◆ **Work task**
Restate the data below word for word, and let no image into your version.

◆ **Material provided**
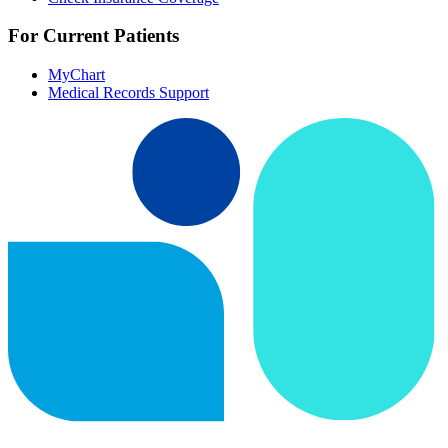
For Current Patients
MyChart
Medical Records Support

◆ **Written answer**
For Current Patients
MyChart
Medical Records Support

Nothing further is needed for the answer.